Kemudian Asosiasi Pendamping Perempuan Usaha Kecil (ASPPUK). Koalisi Rakyat Untuk Kedaulatan Pangan (KRUKP) serta Institute Global Justice (IGJ).
Henry mengatakan, judicial review atas UU No.25/2007 adalah kemenangan yang sangat mendasar bagi kaum tani dan rakyat Indonesia.
Mengingat SPI bersama dengan gerakan rakyat lainnya itu telah berhasil membatalkan pasal yang memberi Hak Guna Usaha (HGU) selama 95 tahun dan kembali kepada aturan di bawah UU Pokok Agraria (UUPA) No. 5 Tahun 1960.
“Tentu saja ini tidak disenangi oleh pemodal, baik dari dalam dan luar negeri karena itu telah menggagalkan rencana kaum pemodal untuk menguasai hak-hak rakyat dalam jangka waktu yang sangat lama,” ujar Henry.

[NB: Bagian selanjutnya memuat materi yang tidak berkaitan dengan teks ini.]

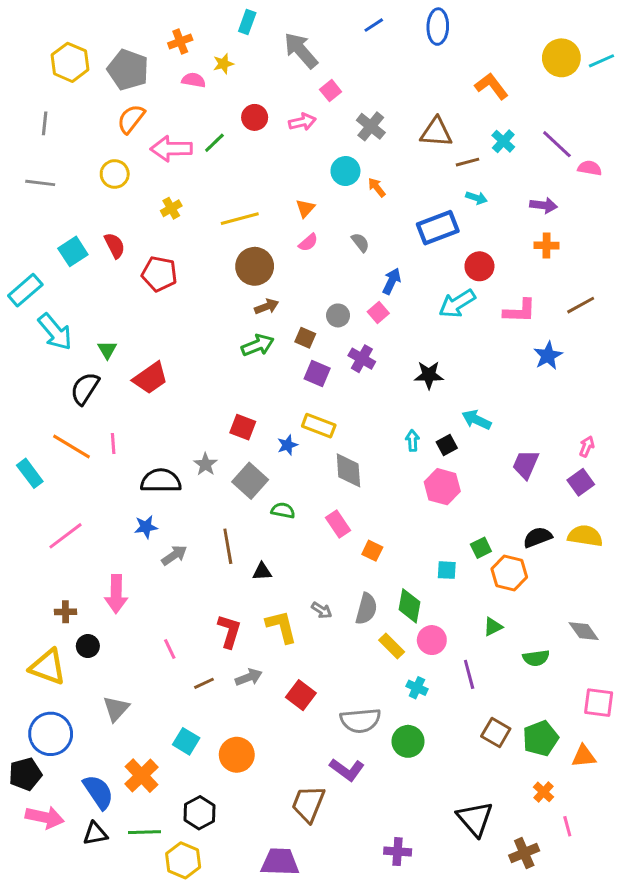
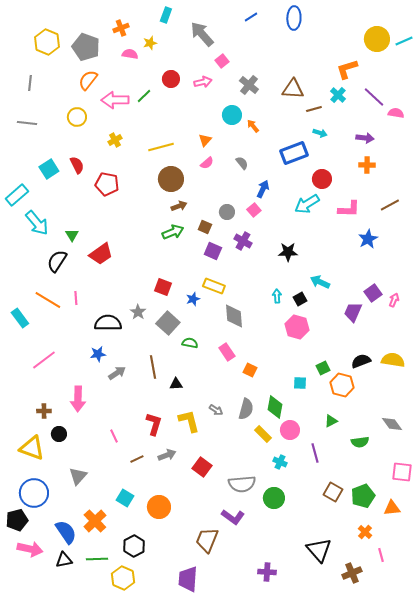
orange L-shape: (491, 86) -> (347, 69), moved, turned -70
purple square: (581, 482) -> (373, 293), moved
purple trapezoid: (280, 862) -> (188, 579), turned -88

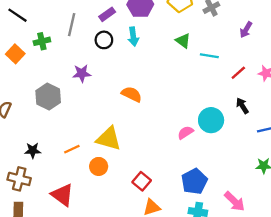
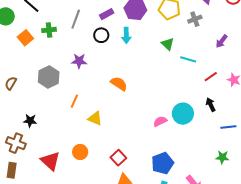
yellow triangle: (109, 139) -> (95, 118), size x0.7
orange line: (72, 149) -> (74, 101), moved, turned -48
orange circle: (99, 166) -> (80, 152), moved

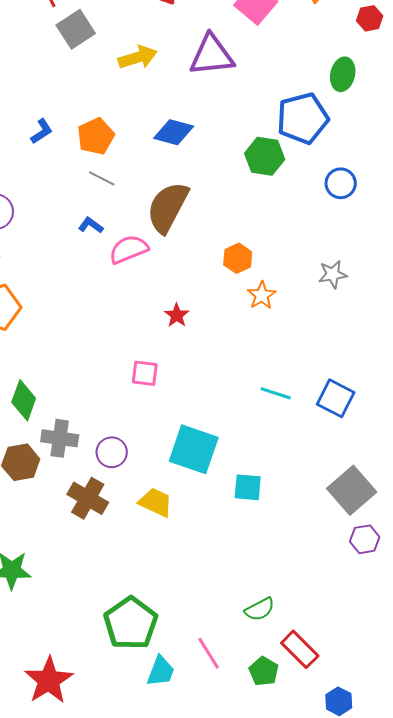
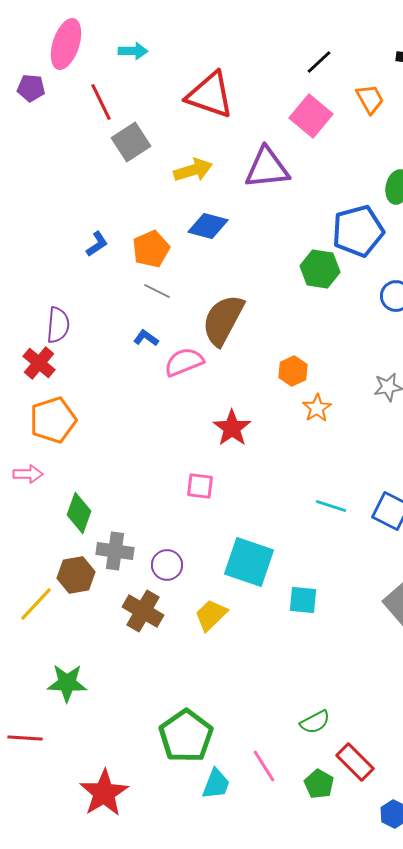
blue diamond: (174, 132) -> (208, 226), moved
red star: (177, 315) -> (232, 428), size x1.5
yellow trapezoid: (156, 502) -> (211, 615), turned -69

Meskipun telah memenangkan salah satu tuntutan, namun menurutnya UU No.25/2007 itu seharusnya dibatalkan secara keseluruhan karena UU tersebut telah melemahkan kedaulatan negara dalam mengelola bumi dan air serta seluruh isi kekayaan di dalamnya.
Dalam buku itu, kesembilan organisasi meyakini UU No.25/2007 telah melemahkan posisi negara dan hanya memperkuat posisi kekuatan private atau korporasi dalam mengatur ekonomi nasional.
Privatisasi SDA
Henry Saragih, yang juga menjabat sebagai Koordinator Umum La Via Campesina (Organisasi Petani Dunia) juga menjelaskan, saat ini Indonesia telah mengalami perubahan dari sistem ekonomi kapitalistik developmentalis menjadi sistem ekonomi yang kapitalistik neoliberal.
“Rezim SBY selama ini telah mengeluarkan undang-undang sebanyak mungkin yang sangat condong menguntungkan kaum pemodal,” ujarnya.
Sejak SBY memerintah pada 2004 hingga 2009, jelasnya, pemerintah telah mengeluarkan 23 undang-undang dibidang agraria, pertanian dan pangan.
Kemudian saat ini telah ditetapkan program legislagi nasional tahun 2010-2014 dimana terdapat 37 rancangan undang-undang yang berkaitan dengan pembangunan pedesaan, agraria, pertanian dan pangan.
Namun demikian dia meyakini bahwa semua UU yang telah dan akan dikeluarkan itu adalah untuk menjalankan liberalisasi dan privatisasi terhadap sumber daya alam (SDA) nasional sehingga akan memperkuat posisi perusahaan-perusahaan korporasi khususnya yang berasal dari luar negeri.
“Sebaliknya, hampir semua UU itu dirancang menjadi jerat untuk mengkriminalkan pihak-pihak yang berusaha menggugat keberadaan kekuatan-kekuatan modal tersebut,” imbuhnya.
Hal itu katanya bisa dilihat pada kasus-kasus yang terjadi selama ini yang mengkriminalkan setiap upaya petani menggugat perusahaan-perusahaan perkebunan yang telah merampas tanah petani dan masyarakat adat.
Sementara atas nama undang-undang kehutanan, pemerintah dengan gampang mengilegalkan setiap upaya petani untuk mengusahakan atau memanfaatkan hutan sebagai mata pencahariannya.
“Sedangkan perusahaan yang berusaha mengeksploitasi hutan yang ada beserta isinya dengan semena-mena, dilegitimasi oleh pemerintah pusat atau pemerintah daerah,” sambungnya.